The robust inflows into Ethereum spot ETFs suggest growing investor confidence, which is likely to drive further capital into the sector. The total net asset value of Ethereum spot ETFs stands at $13.767 billion, representing 3.8% of Ethereum's total market capitalization.
Corporate Treasury Accumulation
In addition to ETF inflows, Ethereum is increasingly becoming a preferred treasury asset for tech-savvy firms. Corporations are viewing Ethereum as a critical infrastructure component, leading to a surge in ETH allocations within their corporate treasuries. Top corporate Ethereum treasuries have purchased at least $1.6 billion worth of Ether in the past month.
Several companies have been actively accumulating ETH for their treasuries. SharpLink Gaming, chaired by Ethereum co-founder Joseph Lubin, leads corporate ETH holdings with over 280,000 ETH. BitMine, chaired by Fundstrat's Tom Lee, holds 163,142 ETH. Bit Digital has also made a significant shift, selling its Bitcoin holdings to convert into a full Ethereum treasury company and raising $174 million to acquire more ETH. GameSquare has announced a $100 million ETH treasury plan.
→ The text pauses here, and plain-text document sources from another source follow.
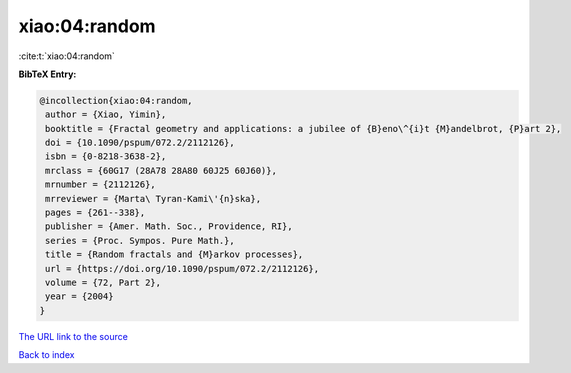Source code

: xiao:04:random
==============

:cite:t:`xiao:04:random`

**BibTeX Entry:**

.. code-block:: bibtex

   @incollection{xiao:04:random,
    author = {Xiao, Yimin},
    booktitle = {Fractal geometry and applications: a jubilee of {B}eno\^{i}t {M}andelbrot, {P}art 2},
    doi = {10.1090/pspum/072.2/2112126},
    isbn = {0-8218-3638-2},
    mrclass = {60G17 (28A78 28A80 60J25 60J60)},
    mrnumber = {2112126},
    mrreviewer = {Marta\ Tyran-Kami\'{n}ska},
    pages = {261--338},
    publisher = {Amer. Math. Soc., Providence, RI},
    series = {Proc. Sympos. Pure Math.},
    title = {Random fractals and {M}arkov processes},
    url = {https://doi.org/10.1090/pspum/072.2/2112126},
    volume = {72, Part 2},
    year = {2004}
   }
`The URL link to the source <ttps://doi.org/10.1090/pspum/072.2/2112126}>`_


`Back to index <../By-Cite-Keys.html>`_
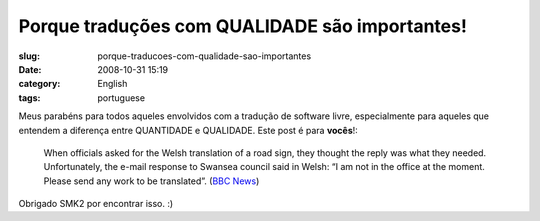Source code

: Porque traduções com QUALIDADE são importantes!
##################################################
:slug: porque-traducoes-com-qualidade-sao-importantes
:date: 2008-10-31 15:19
:category: English
:tags: portuguese

Meus parabéns para todos aqueles envolvidos com a tradução de software
livre, especialmente para aqueles que entendem a diferença entre
QUANTIDADE e QUALIDADE. Este post é para **vocês**!:

|Translations oops|

    When officials asked for the Welsh translation of a road sign, they
    thought the reply was what they needed. Unfortunately, the e-mail
    response to Swansea council said in Welsh: “I am not in the office
    at the moment. Please send any work to be translated”. (`BBC
    News <http://news.bbc.co.uk/2/hi/uk_news/wales/7702913.stm>`__)

Obrigado SMK2 por encontrar isso. :)

.. |Translations oops| image:: http://newsimg.bbc.co.uk/media/images/45162000/jpg/_45162744_-2.jpg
SharpLink Gaming expanded its Ethereum treasury with a $48.85 million acquisition of 16,374 ETH, bringing its total holdings to over 270,000 ETH and establishing itself as the second-largest corporate holder of the cryptocurrency behind only the Ethereum Foundation. Bit Digital increased its total holdings to 100,603 ETH after a strategic shift.
These companies are not just holding ETH passively; they are actively participating in Ethereum's Proof-of-Stake consensus mechanism to earn staking rewards and contribute to the network's security. By staking their ETH, these companies earn protocol-native yield and contribute to the stability of the Ethereum network, creating a long-term alignment between corporate capital and protocol health. Ethereum staking has reached all-time highs, with over 35 million ETH staked, representing more than 30% of the total supply.
Price Analysis and Potential Targets
Ether is witnessing selling above the $3,000 level, but analysts say that the bulls have not given up much ground. This suggests investors are expecting more upside. ETH pulled back from $3,083 on Sunday, indicating profit-booking by short-term buyers above $3,000. The first support on the downside is $2,879 and then $2,738. If the price rebounds off the support zone, it suggests solid demand at lower levels, increasing the likelihood of a break above the $3,083 resistance. If that happens, the ETH/USDT pair could surge to $3,153 and subsequently to $3,400.
This positive view will be invalidated in the near term if the price continues lower and breaks below the 20-day exponential moving average ($2,734). That suggests the markets have rejected the breakout above $2,879, and the pair may then slump to $2,500.